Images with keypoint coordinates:
---------------

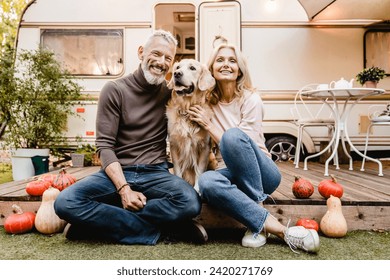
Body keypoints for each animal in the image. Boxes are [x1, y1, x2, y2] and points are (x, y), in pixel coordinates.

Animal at [166, 59, 216, 192]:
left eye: (192, 68)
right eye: (177, 67)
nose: (176, 74)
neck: (187, 110)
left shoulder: (204, 147)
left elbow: (199, 170)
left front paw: (197, 189)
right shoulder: (174, 144)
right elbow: (177, 169)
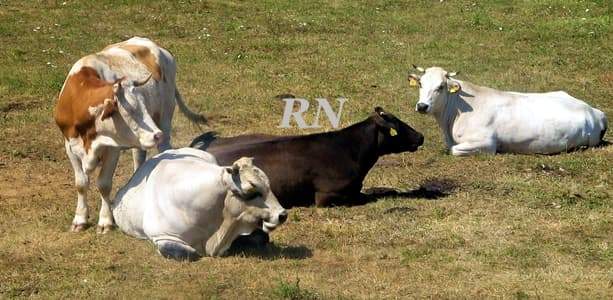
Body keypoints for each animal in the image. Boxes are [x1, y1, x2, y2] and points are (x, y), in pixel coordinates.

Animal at [54, 37, 206, 233]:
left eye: (142, 105)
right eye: (130, 110)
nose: (156, 135)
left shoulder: (112, 149)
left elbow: (103, 184)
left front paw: (105, 221)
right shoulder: (70, 146)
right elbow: (81, 183)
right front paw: (79, 219)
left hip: (165, 117)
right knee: (139, 158)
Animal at [408, 65, 604, 155]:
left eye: (441, 86)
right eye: (420, 83)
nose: (422, 106)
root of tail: (594, 111)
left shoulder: (486, 143)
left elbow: (454, 150)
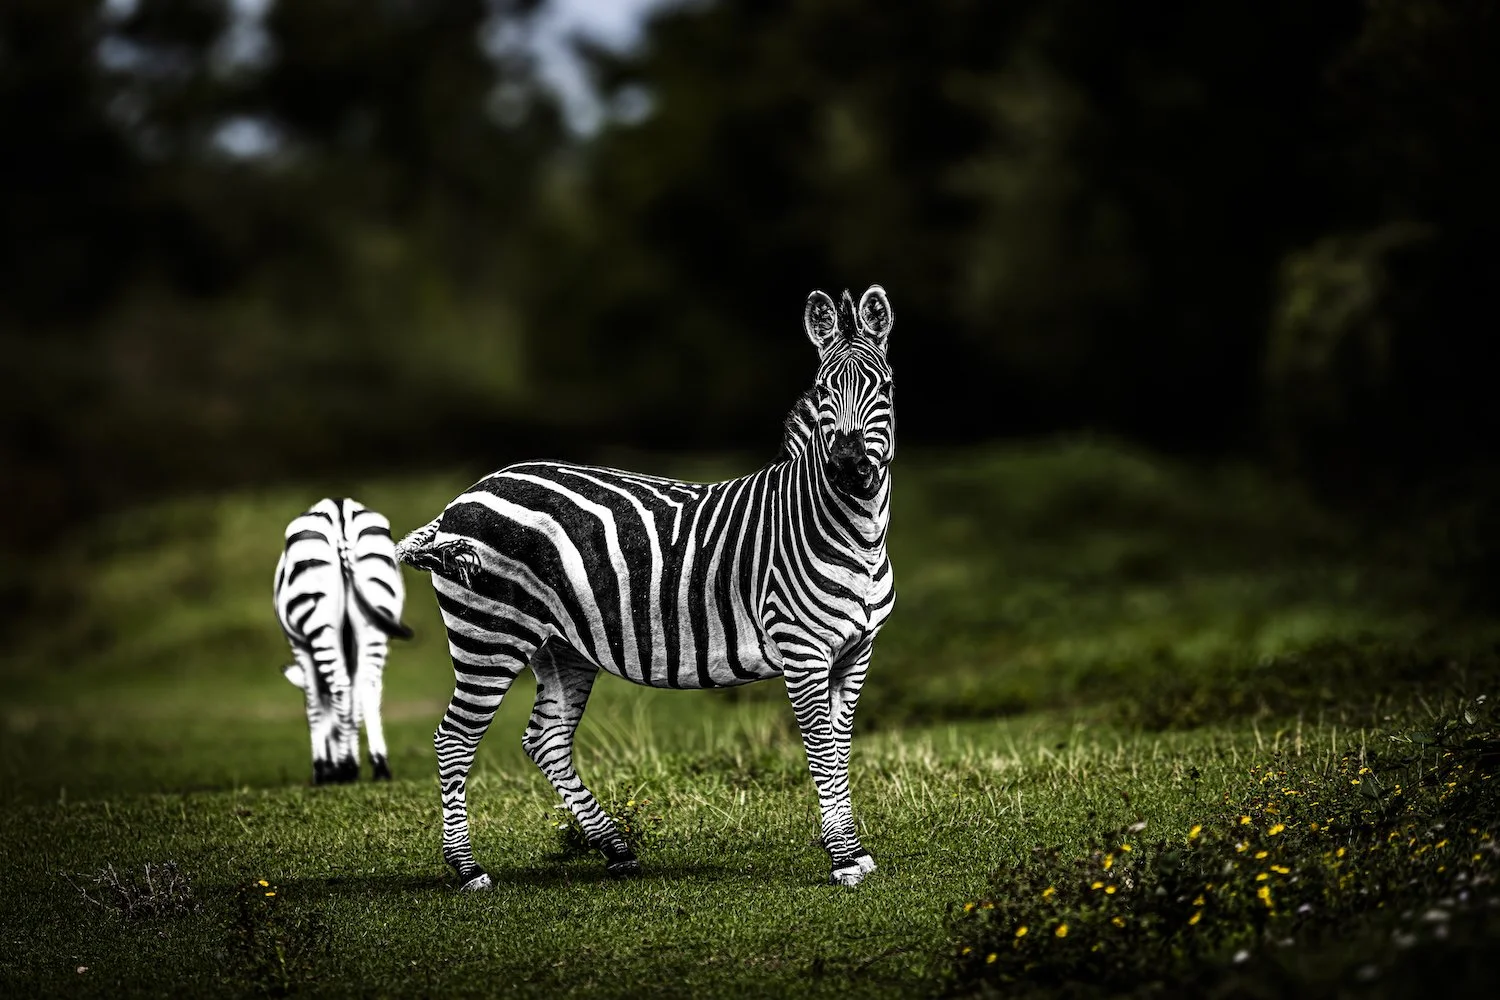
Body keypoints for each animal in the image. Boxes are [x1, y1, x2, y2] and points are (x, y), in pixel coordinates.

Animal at [274, 497, 414, 784]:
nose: (328, 767)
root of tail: (339, 511)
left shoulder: (300, 646)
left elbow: (314, 703)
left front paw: (323, 768)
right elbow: (354, 700)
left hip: (317, 618)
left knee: (340, 685)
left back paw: (347, 766)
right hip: (375, 616)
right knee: (367, 686)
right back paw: (380, 766)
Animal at [397, 285, 896, 889]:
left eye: (884, 387)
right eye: (823, 391)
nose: (848, 468)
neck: (854, 533)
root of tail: (461, 498)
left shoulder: (858, 649)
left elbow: (842, 747)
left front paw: (854, 850)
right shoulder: (802, 649)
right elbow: (823, 749)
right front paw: (844, 858)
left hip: (559, 646)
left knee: (545, 739)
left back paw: (615, 847)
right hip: (489, 636)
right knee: (454, 739)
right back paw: (468, 868)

---------------

**Problem requirements**
Each line holding "front" in the records should be copied out.

**Solution for this problem**
left front paw: (197, 189)
left front paw: (105, 221)
right front paw: (79, 219)
left front paw: (323, 768)
left front paw: (854, 850)
right front paw: (844, 858)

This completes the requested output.